Open directions include: extending the $\tau^*$ analysis to personalised FL where clients maintain mixtures of global and local parameters; deriving the joint optimum over $(T, \tau)$ when the round budget is itself a decision variable; replacing the RDP accountant with the numerically tighter PRV accountant (Gopi et al., 2021); and adapting the sparsification rate $k/d$ online based on the observed gradient magnitude distribution.

9. Conclusion

We presented a federated learning system for cross-jurisdictional fraud detection that addresses gradient divergence, privacy leakage, communication overhead, and Byzantine robustness simultaneously. The convergence schedule is analytically derived rather than empirically tuned. The privacy accounting is honest about the full-participation topology, reporting a conservative $\varepsilon \approx 4.7$ under RDP composition rather than invoking subsampling amplification that does not apply. Communication compression achieves 50x bandwidth reduction with a four-round convergence overhead. The Byzantine fallback bounds adversarial impact to 1.2 pp AUC degradation with a formally characterised hiding radius.
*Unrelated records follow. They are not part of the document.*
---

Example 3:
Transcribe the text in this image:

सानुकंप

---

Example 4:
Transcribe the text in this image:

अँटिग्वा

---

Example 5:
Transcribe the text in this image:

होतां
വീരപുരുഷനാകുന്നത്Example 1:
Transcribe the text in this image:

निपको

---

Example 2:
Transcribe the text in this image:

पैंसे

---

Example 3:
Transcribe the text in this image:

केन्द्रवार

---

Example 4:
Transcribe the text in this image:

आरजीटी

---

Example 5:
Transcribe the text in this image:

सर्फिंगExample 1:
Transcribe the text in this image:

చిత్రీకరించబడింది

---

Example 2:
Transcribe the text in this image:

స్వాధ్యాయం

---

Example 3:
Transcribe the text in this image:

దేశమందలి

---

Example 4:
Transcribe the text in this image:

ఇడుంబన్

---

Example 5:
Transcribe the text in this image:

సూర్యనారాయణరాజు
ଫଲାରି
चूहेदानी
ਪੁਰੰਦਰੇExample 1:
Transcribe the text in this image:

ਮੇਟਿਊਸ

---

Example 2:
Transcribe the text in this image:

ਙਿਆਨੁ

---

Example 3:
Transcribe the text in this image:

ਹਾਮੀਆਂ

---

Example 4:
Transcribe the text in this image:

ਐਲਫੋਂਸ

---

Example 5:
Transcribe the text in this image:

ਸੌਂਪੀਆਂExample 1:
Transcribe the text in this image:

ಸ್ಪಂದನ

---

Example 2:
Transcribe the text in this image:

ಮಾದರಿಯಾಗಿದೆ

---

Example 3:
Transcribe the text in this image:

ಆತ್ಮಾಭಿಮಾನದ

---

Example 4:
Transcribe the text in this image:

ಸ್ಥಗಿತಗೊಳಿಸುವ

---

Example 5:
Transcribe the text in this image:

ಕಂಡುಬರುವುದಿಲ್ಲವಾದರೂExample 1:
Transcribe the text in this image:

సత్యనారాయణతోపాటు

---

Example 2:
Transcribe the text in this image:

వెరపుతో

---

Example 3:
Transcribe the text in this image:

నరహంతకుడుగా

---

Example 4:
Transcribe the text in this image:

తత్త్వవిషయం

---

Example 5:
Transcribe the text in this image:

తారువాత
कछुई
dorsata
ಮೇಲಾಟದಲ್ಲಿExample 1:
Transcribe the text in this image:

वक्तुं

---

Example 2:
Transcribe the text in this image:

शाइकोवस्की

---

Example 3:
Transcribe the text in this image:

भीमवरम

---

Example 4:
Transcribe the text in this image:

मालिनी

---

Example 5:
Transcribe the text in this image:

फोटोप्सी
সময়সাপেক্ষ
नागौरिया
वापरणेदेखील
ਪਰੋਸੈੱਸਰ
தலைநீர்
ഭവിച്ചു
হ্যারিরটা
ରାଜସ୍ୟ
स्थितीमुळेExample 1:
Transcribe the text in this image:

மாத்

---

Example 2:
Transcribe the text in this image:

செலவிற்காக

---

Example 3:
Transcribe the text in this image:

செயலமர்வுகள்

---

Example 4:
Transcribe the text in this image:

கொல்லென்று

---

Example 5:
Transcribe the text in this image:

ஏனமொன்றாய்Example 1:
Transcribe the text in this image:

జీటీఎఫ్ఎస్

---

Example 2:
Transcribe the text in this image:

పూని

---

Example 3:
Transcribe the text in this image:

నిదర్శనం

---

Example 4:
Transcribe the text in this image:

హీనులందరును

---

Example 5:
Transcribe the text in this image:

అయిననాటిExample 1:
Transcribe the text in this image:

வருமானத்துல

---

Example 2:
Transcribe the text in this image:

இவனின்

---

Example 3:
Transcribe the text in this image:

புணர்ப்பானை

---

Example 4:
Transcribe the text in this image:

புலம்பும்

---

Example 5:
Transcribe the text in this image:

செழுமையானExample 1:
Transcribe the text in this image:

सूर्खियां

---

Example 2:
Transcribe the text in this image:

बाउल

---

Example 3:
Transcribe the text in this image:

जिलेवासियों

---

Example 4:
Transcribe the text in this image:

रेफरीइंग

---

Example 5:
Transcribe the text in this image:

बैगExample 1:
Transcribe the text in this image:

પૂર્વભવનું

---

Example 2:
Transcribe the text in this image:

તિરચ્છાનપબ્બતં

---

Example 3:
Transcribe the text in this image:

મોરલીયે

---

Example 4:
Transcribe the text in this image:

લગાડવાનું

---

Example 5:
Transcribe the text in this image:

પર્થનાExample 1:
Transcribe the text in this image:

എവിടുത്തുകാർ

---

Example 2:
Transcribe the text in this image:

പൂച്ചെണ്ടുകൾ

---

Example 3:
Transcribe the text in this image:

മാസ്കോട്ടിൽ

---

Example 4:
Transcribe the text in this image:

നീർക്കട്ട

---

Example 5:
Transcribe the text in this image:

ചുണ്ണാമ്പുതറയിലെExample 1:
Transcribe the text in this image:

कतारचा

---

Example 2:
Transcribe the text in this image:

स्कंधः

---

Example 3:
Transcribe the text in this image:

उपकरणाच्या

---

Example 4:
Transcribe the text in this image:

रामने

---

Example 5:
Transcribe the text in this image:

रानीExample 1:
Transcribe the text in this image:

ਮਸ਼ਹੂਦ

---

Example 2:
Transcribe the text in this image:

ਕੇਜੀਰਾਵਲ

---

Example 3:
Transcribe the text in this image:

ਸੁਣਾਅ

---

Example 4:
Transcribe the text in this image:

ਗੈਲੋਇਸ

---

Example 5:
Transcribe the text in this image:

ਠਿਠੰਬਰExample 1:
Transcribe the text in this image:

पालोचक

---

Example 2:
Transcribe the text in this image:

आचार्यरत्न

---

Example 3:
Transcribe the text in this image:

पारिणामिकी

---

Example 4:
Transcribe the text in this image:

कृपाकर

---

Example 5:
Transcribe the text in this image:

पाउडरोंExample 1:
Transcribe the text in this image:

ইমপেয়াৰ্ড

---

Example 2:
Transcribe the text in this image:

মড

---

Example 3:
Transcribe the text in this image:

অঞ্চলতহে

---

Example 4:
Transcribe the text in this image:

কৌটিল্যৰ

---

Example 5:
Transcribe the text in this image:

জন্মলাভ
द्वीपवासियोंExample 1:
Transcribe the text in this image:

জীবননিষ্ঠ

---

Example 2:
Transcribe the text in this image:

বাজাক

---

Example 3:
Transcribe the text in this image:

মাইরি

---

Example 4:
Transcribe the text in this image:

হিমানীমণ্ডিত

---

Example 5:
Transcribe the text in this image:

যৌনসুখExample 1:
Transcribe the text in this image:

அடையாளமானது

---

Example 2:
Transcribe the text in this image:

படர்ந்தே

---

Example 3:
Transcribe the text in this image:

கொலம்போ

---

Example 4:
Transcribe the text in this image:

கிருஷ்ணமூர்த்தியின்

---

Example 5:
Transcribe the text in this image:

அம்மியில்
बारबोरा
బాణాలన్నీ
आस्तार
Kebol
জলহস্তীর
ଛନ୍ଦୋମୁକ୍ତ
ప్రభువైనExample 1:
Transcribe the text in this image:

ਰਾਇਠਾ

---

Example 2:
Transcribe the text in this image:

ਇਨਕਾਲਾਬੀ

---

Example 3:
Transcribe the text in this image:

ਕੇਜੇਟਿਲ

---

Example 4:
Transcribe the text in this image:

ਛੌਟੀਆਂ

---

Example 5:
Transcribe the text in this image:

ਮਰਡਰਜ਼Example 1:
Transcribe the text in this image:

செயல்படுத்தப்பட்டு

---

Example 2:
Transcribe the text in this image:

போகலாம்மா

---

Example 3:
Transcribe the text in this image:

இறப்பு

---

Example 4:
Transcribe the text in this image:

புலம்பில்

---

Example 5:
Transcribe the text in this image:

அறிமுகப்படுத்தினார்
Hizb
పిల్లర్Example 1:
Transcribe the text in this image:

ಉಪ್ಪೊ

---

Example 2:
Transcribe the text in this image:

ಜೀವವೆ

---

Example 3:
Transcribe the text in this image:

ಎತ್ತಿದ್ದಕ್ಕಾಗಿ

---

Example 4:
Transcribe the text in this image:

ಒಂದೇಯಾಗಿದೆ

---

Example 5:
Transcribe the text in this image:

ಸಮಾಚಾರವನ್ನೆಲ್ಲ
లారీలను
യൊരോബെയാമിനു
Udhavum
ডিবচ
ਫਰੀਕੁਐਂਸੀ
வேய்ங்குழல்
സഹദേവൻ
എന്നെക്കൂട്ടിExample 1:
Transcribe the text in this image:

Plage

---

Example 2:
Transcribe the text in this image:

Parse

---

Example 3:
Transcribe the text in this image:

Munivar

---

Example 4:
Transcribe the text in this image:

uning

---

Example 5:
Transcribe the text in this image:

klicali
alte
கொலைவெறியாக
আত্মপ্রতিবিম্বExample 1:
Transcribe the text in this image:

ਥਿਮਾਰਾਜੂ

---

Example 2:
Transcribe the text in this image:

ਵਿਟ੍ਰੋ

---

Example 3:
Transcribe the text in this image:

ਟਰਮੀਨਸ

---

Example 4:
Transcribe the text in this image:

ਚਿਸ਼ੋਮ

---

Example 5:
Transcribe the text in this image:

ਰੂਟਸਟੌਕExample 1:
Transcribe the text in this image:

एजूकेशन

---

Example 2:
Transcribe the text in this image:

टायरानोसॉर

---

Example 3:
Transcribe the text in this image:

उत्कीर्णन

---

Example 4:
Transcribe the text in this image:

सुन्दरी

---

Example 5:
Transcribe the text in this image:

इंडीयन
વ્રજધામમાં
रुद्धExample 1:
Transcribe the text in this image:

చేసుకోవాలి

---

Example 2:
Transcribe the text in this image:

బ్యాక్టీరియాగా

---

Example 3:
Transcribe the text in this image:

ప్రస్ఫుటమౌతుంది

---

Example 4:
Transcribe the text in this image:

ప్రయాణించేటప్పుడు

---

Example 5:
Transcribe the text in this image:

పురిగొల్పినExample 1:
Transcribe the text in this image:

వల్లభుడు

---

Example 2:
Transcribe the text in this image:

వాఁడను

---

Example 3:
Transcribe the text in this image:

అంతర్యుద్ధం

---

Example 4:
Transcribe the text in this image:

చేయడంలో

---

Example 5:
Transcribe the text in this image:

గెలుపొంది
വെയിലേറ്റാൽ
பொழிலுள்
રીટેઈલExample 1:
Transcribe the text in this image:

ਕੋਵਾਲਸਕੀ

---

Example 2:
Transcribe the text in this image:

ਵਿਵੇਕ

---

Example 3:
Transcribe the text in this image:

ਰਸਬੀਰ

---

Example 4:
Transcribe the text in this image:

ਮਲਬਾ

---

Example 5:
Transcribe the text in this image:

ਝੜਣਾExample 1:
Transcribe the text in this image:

The full system reaches 96.2% AUC against a 98.1% centralised ceiling, with 142 KB total per-client communication over 80 rounds. Taken together, the formal guarantees in three dimensions simultaneously separate this from a demonstration: convergence bounds, privacy budget, and adversarial robustness are each analytically grounded rather than empirically asserted.

Acknowledgements

This work would not have taken the shape it did without Professor Xiaowu Dai (SCALE Lab). He opened the door to the Cathay Bank collaboration and remained a steady sounding board at every point where the engineering and the theory pulled in different directions. I am grateful for his generosity with both his network and his time.


References
Abadi, M., Chu, A., Goodfellow, I., McMahan, H. B., Mironov, I., Talwar, K., and Zhang, L. (2016). Deep learning with differential privacy. Proceedings of the 23rd ACM SIGSAC Conference on Computer and Communications Security (CCS).
Alistarh, D., Grubic, D., Li, J., Tomioka, R., and Vojnovic, M. (2017). QSGD: Communication-efficient SGD via gradient quantization and encoding. Advances in Neural Information Processing Systems (NeurIPS).
Balle, B., Barthe, G., and Gaboardi, M. (2018). Privacy amplification by subsampling: Tight analyses via couplings and divergences. NeurIPS.
Blanchard, P., El Mhamdi, E. M., Guerraoui, R., and Stainer, J. (2017). Machine learning with adversaries: Byzantine tolerant gradient descent. NeurIPS.
Gopi, S., Lee, Y. T., and Wutschitz, L. (2021). Numerical composition of differential privacy. NeurIPS.
Li, T., Sahu, A. K., Zaheer, M., Sanjabi, M., Talwalkar, A., and Smith, V. (2020). Federated optimization in heterogeneous networks. Proceedings of Machine Learning and Systems (MLSys 2020).
McMahan, H. B., Moore, E., Ramage, D., Hampson, S., and Agüera y Arcas, B. (2017). Communication-efficient learning of deep networks from decentralized data. AISTATS.
Mironov, I. (2017). Rényi differential privacy. 30th IEEE Computer Security Foundations Symposium (CSF).
Yin, D., Chen, Y., Kannan, R., and Bartlett, P. (2018). Byzantine-robust distributed learning: Towards optimal statistical rates. ICML.
Zhu, L., Liu, Z., and Han, S. (2019). Deep leakage from gradients. NeurIPS.